Directions for this task:
Return every line of the data below verbatim, in the same order, with no changes.

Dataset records

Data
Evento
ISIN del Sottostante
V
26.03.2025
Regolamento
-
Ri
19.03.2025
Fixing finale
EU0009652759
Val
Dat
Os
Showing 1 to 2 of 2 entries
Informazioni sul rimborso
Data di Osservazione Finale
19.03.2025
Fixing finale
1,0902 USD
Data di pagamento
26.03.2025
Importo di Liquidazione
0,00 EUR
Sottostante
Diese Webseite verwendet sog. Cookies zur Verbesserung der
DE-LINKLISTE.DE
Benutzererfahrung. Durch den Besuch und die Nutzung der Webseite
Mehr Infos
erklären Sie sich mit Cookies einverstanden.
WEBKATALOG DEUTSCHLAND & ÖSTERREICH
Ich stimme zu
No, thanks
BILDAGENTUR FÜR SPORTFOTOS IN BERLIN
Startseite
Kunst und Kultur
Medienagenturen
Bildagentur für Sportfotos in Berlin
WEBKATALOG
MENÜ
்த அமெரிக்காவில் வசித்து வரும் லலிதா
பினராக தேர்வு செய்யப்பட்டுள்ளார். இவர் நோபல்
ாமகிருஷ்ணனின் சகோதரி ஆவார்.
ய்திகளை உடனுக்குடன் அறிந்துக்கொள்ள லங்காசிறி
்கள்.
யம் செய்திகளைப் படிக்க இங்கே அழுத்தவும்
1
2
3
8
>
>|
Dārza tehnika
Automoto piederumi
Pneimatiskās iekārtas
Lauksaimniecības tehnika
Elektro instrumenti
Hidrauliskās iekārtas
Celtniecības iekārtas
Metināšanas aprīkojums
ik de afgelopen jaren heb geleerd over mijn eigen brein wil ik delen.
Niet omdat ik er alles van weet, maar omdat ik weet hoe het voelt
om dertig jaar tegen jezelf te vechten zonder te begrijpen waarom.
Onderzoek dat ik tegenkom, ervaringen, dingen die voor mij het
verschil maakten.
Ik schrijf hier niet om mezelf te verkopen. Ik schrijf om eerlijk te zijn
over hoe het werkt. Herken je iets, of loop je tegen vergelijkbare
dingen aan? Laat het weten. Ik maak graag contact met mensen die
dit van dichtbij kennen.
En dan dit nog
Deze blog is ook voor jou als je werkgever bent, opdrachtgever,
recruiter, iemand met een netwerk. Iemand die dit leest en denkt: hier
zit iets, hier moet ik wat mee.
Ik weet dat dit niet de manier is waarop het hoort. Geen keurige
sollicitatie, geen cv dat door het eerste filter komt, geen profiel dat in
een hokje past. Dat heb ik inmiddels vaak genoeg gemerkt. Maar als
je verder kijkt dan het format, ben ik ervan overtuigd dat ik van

Your solution:
Data
Evento
ISIN del Sottostante
V
26.03.2025
Regolamento
-
Ri
19.03.2025
Fixing finale
EU0009652759
Val
Dat
Os
Showing 1 to 2 of 2 entries
Informazioni sul rimborso
Data di Osservazione Finale
19.03.2025
Fixing finale
1,0902 USD
Data di pagamento
26.03.2025
Importo di Liquidazione
0,00 EUR
Sottostante
Diese Webseite verwendet sog. Cookies zur Verbesserung der
DE-LINKLISTE.DE
Benutzererfahrung. Durch den Besuch und die Nutzung der Webseite
Mehr Infos
erklären Sie sich mit Cookies einverstanden.
WEBKATALOG DEUTSCHLAND & ÖSTERREICH
Ich stimme zu
No, thanks
BILDAGENTUR FÜR SPORTFOTOS IN BERLIN
Startseite
Kunst und Kultur
Medienagenturen
Bildagentur für Sportfotos in Berlin
WEBKATALOG
MENÜ
்த அமெரிக்காவில் வசித்து வரும் லலிதா
பினராக தேர்வு செய்யப்பட்டுள்ளார். இவர் நோபல்
ாமகிருஷ்ணனின் சகோதரி ஆவார்.
ய்திகளை உடனுக்குடன் அறிந்துக்கொள்ள லங்காசிறி
்கள்.
யம் செய்திகளைப் படிக்க இங்கே அழுத்தவும்
1
2
3
8
>
>|
Dārza tehnika
Automoto piederumi
Pneimatiskās iekārtas
Lauksaimniecības tehnika
Elektro instrumenti
Hidrauliskās iekārtas
Celtniecības iekārtas
Metināšanas aprīkojums
ik de afgelopen jaren heb geleerd over mijn eigen brein wil ik delen.
Niet omdat ik er alles van weet, maar omdat ik weet hoe het voelt
om dertig jaar tegen jezelf te vechten zonder te begrijpen waarom.
Onderzoek dat ik tegenkom, ervaringen, dingen die voor mij het
verschil maakten.
Ik schrijf hier niet om mezelf te verkopen. Ik schrijf om eerlijk te zijn
over hoe het werkt. Herken je iets, of loop je tegen vergelijkbare
dingen aan? Laat het weten. Ik maak graag contact met mensen die
dit van dichtbij kennen.
En dan dit nog
Deze blog is ook voor jou als je werkgever bent, opdrachtgever,
recruiter, iemand met een netwerk. Iemand die dit leest en denkt: hier
zit iets, hier moet ik wat mee.
Ik weet dat dit niet de manier is waarop het hoort. Geen keurige
sollicitatie, geen cv dat door het eerste filter komt, geen profiel dat in
een hokje past. Dat heb ik inmiddels vaak genoeg gemerkt. Maar als
je verder kijkt dan het format, ben ik ervan overtuigd dat ik van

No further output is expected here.